In a recurring sequence, more protests erupted after the death of Amini. A major protest happened in Evin Prison on Oct. 16, where political and anti-Iranian prisoners have been held for many years. A fire was started by prisoners in honor of Amini and to protest the regime. During the protests, gunshots and explosions were heard from outside the prison. In the end, eight prisoners died and several dozen were injured.
While this is a sad reality, the term morality is a contradiction within the realms of policing in Iran. Police are supposed to protect those who cannot be protected. The morality police use tactics of brutal violence, and in some cases, deadly force to get their “message” across. In some brutal and inhumane instances, defying religious sacraments or orders can result in the “moral” execution of an individual.

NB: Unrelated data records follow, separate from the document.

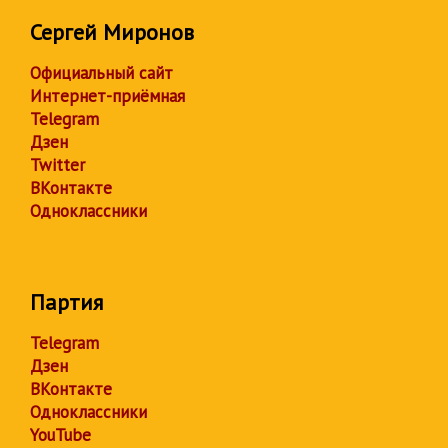
Сергей Миронов
Официальный сайт
Интернет-приёмная
Telegram
Дзен
Twitter
ВКонтакте
Одноклассники
Партия
Telegram
Дзен
ВКонтакте
Одноклассники
YouTube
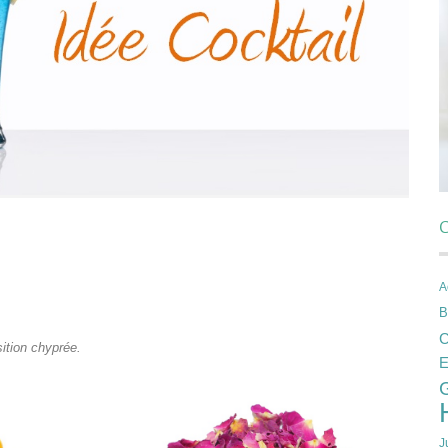
C
A
B
C
sition chyprée.
E
J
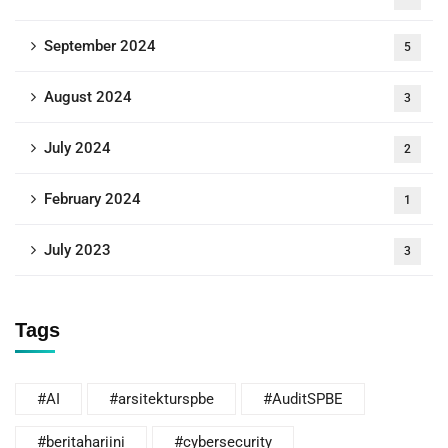
September 2024
5
August 2024
3
July 2024
2
February 2024
1
July 2023
3
Tags
#AI
#arsitekturspbe
#AuditSPBE
#beritahariini
#cybersecurity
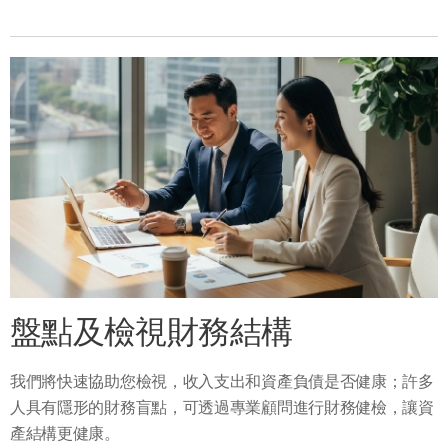
盤點及檢視財務結構
我們將快速協助您檢視，收入支出和資產負債是否健康；許多
人具有隱形的財務盲點，可透過專業顧問進行財務健檢，讓資
產結構更健康。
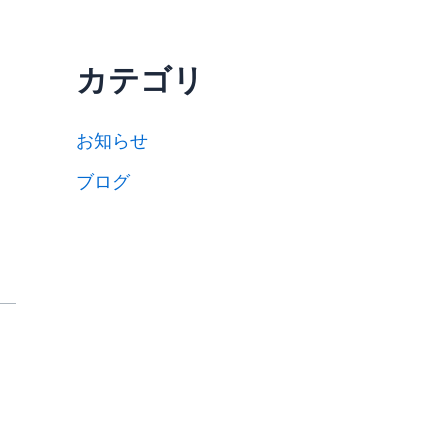
カテゴリ
お知らせ
ブログ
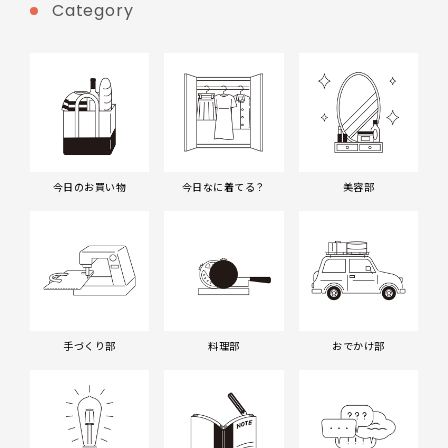
Category
今日のお買い物
今日なに着てる？
美容部
手づくり部
料理部
おでかけ部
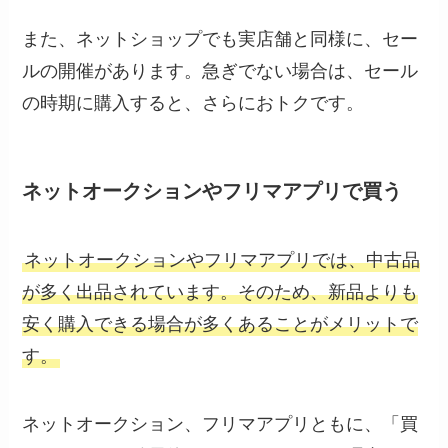
また、ネットショップでも実店舗と同様に、セー
ルの開催があります。急ぎでない場合は、セール
の時期に購入すると、さらにおトクです。
ネットオークションやフリマアプリで買う
ネットオークションやフリマアプリでは、中古品
が多く出品されています。そのため、新品よりも
安く購入できる場合が多くあることがメリットで
す。
ネットオークション、フリマアプリともに、「買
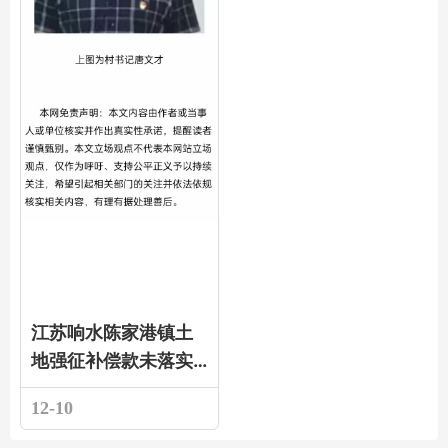
江苏响水陈家港镇土
地强征补偿款未落实
且维权遭打压的紧急
12-10
投诉求助！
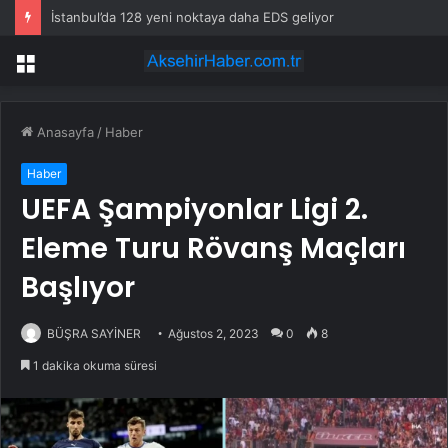
İstanbul’da 128 yeni noktaya daha EDS geliyor
Menü
Anasayfa
/
Haber
Haber
UEFA Şampiyonlar Ligi 2.
Eleme Turu Rövanş Maçları
Başlıyor
BÜŞRA SAYİNER
Ağustos 2, 2023
0
8
1 dakika okuma süresi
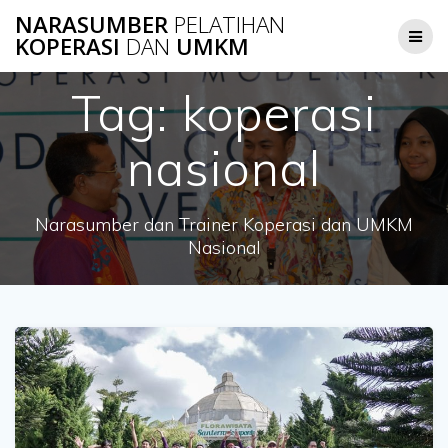
Skip
NARASUMBER
PELATIHAN
to
KOPERASI
DAN
UMKM
content
Tag:
koperasi
nasional
Narasumber dan Trainer Koperasi dan UMKM
Nasional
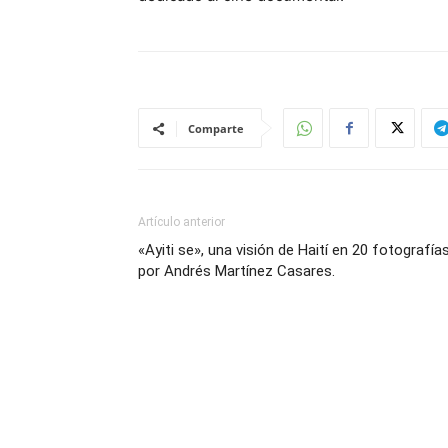
Comparte
Artículo anterior
«Ayiti se», una visión de Haití en 20 fotografías
por Andrés Martínez Casares.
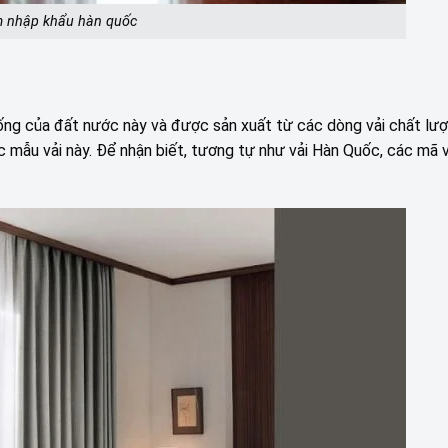
 nhập khẩu hàn quốc
g của đất nước này và được sản xuất từ các dòng vải chất lượ
 mẫu vải này. Để nhận biết, tương tự như vải Hàn Quốc, các mã 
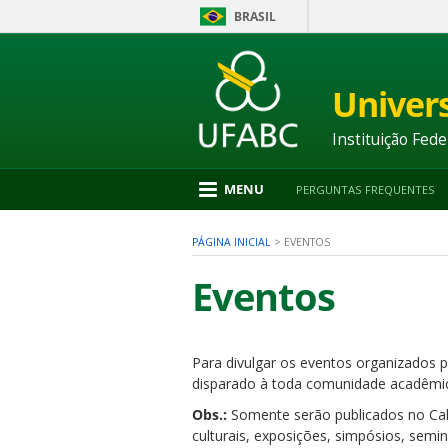
BRASIL
Ir
para
conteúdo
Univer
1
Ir
para
Instituição Fede
menu
2
Ir
MENU
PERGUNTAS FREQUENTES
para
busca
3
PÁGINA INICIAL
>
EVENTOS
Ir
para
Eventos
rodapé
4
Para divulgar os eventos organizados p
nu
disparado à toda comunidade acadêmic
Obs.:
Somente serão publicados no Cale
culturais, exposições, simpósios, semi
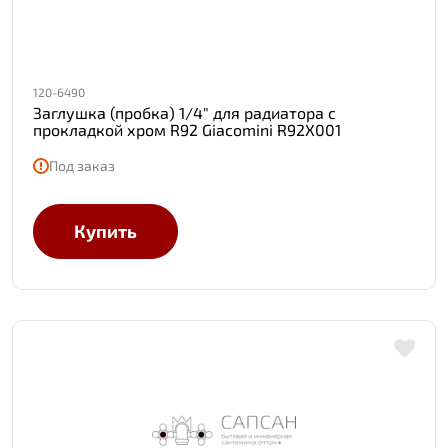
120-6490
Заглушка (пробка) 1/4" для радиатора с
прокладкой хром R92 Giacomini R92X001
Под заказ
Купить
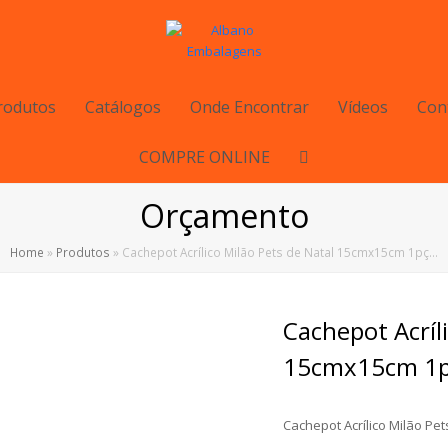
rodutos
Catálogos
Onde Encontrar
Vídeos
Con
COMPRE ONLINE
Orçamento
Home
»
Produtos
»
Cachepot Acrílico Milão Pets de Natal 15cmx15cm 1pç…
Cachepot Acríl
15cmx15cm 1p
Cachepot Acrílico Milão Pe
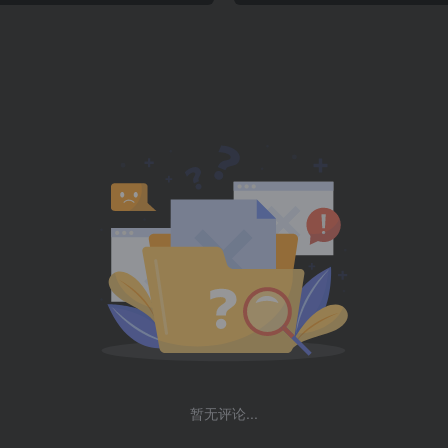
暂无评论...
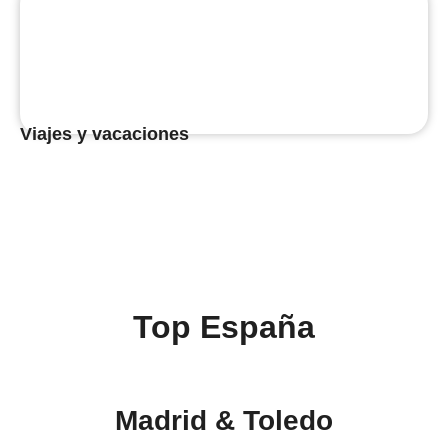
Viajes y vacaciones
Top España
Madrid & Toledo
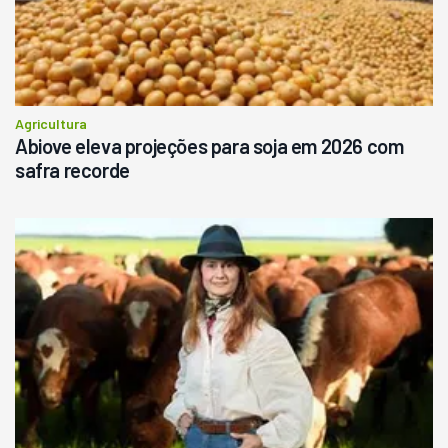
Agricultura
Abiove eleva projeções para soja em 2026 com
safra recorde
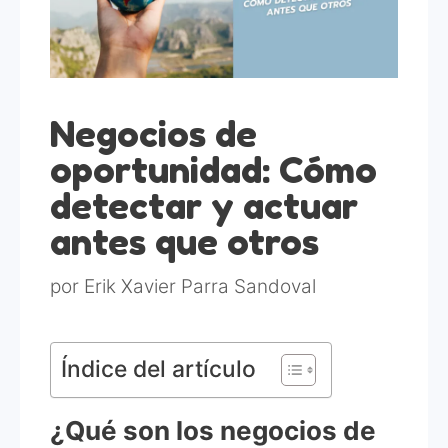
Negocios de
oportunidad: Cómo
detectar y actuar
antes que otros
por
Erik Xavier Parra Sandoval
Índice del artículo
¿Qué son los negocios de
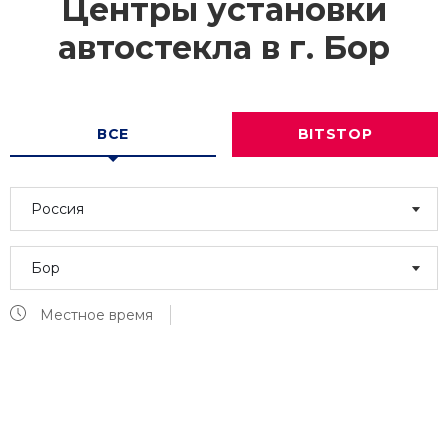
Центры установки
автостекла в г.
Бор
ВСЕ
BITSTOP
Россия
Бор
Местное время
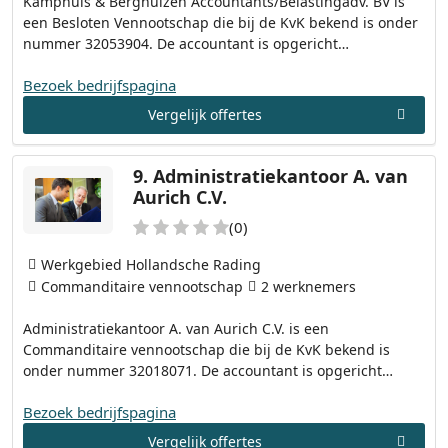
Kamphuis & Berghuizen Accountants/Belastingadv. BV is
een Besloten Vennootschap die bij de KvK bekend is onder
nummer 32053904. De accountant is opgericht…
Bezoek bedrijfspagina
Vergelijk offertes
9.
Administratiekantoor A. van
Aurich C.V.
(0)
Werkgebied Hollandsche Rading
Commanditaire vennootschap
2 werknemers
Administratiekantoor A. van Aurich C.V. is een
Commanditaire vennootschap die bij de KvK bekend is
onder nummer 32018071. De accountant is opgericht…
Bezoek bedrijfspagina
Vergelijk offertes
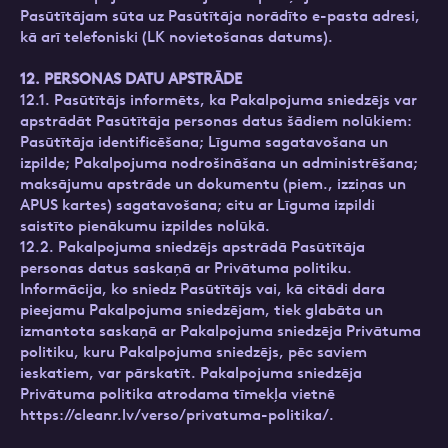
Pasūtītājam sūta uz Pasūtītāja norādīto e-pasta adresi,
kā arī telefoniski (LK novietošanas datums).
12. PERSONAS DATU APSTRĀDE
12.1. Pasūtītājs informēts, ka Pakalpojuma sniedzējs var
apstrādāt Pasūtītāja personas datus šādiem nolūkiem:
Pasūtītāja identificēšana; Līguma sagatavošana un
izpilde; Pakalpojuma nodrošināšana un administrēšana;
maksājumu apstrāde un dokumentu (piem., izziņas un
APUS kartes) sagatavošana; citu ar Līguma izpildi
saistīto pienākumu izpildes nolūkā.
12.2. Pakalpojuma sniedzējs apstrādā Pasūtītāja
personas datus saskaņā ar Privātuma politiku.
‍Informācija, ko sniedz Pasūtītājs vai, kā citādi dara
pieejamu Pakalpojuma sniedzējam, tiek glabāta un
izmantota saskaņā ar Pakalpojuma sniedzēja Privātuma
politiku, kuru Pakalpojuma sniedzējs, pēc saviem
ieskatiem, var pārskatīt. Pakalpojuma sniedzēja
Privātuma politika atrodama tīmekļa vietnē
https://cleanr.lv/verso/privatuma-politika/.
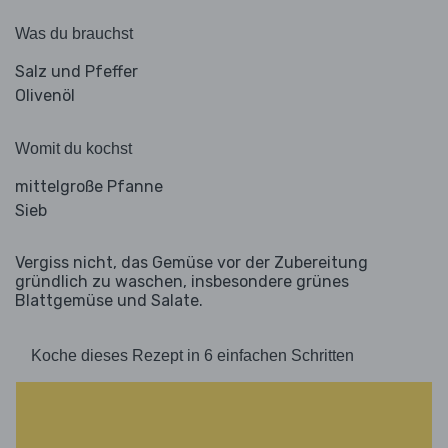
Was du brauchst
Salz und Pfeffer
Olivenöl
Womit du kochst
mittelgroße Pfanne
Sieb
Vergiss nicht, das Gemüse vor der Zubereitung
gründlich zu waschen, insbesondere grünes
Blattgemüse und Salate.
Koche dieses Rezept in 6 einfachen Schritten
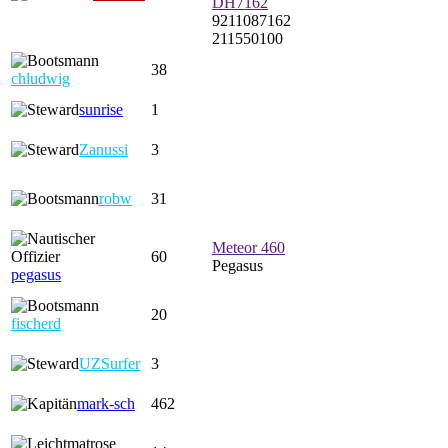
DH7162
9211087162
211550100
38
chludwig
sunrise
1
Zanussi
3
robw
31
Meteor 460
60
Pegasus
pegasus
20
fischerd
UZSurfer
3
mark-sch
462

The detail that goes into enforcing these laws is sickening. While the Quran says nothing specific or even mentions the enforcement of religious sacraments, it is the best bet that the government created this to please far-right politics. And this policing sector is not just present in Iran but also in Saudi Arabia. Saudi Arabia polices even the simplest of things like women driving a car, something most Americans would take for granted.
Another problem would be the hijabs and face-coverings, which have no room for self-expression and are catered to jealous husbands, who have nothing better to do with their time than let jealousy ruin a woman's life. This type of policing opens the door to a world where women suffer dire consequences because of the actions of men. It is not just wrong morally but it also questions the sanity of the male population in Iran and Saudi Arabia.
In a world where women were designed to be a testament to the beauty of the creator of the universe, there is no room for it because of the power of the patriarchy. A power this big should never exist because it only harms the women in the world.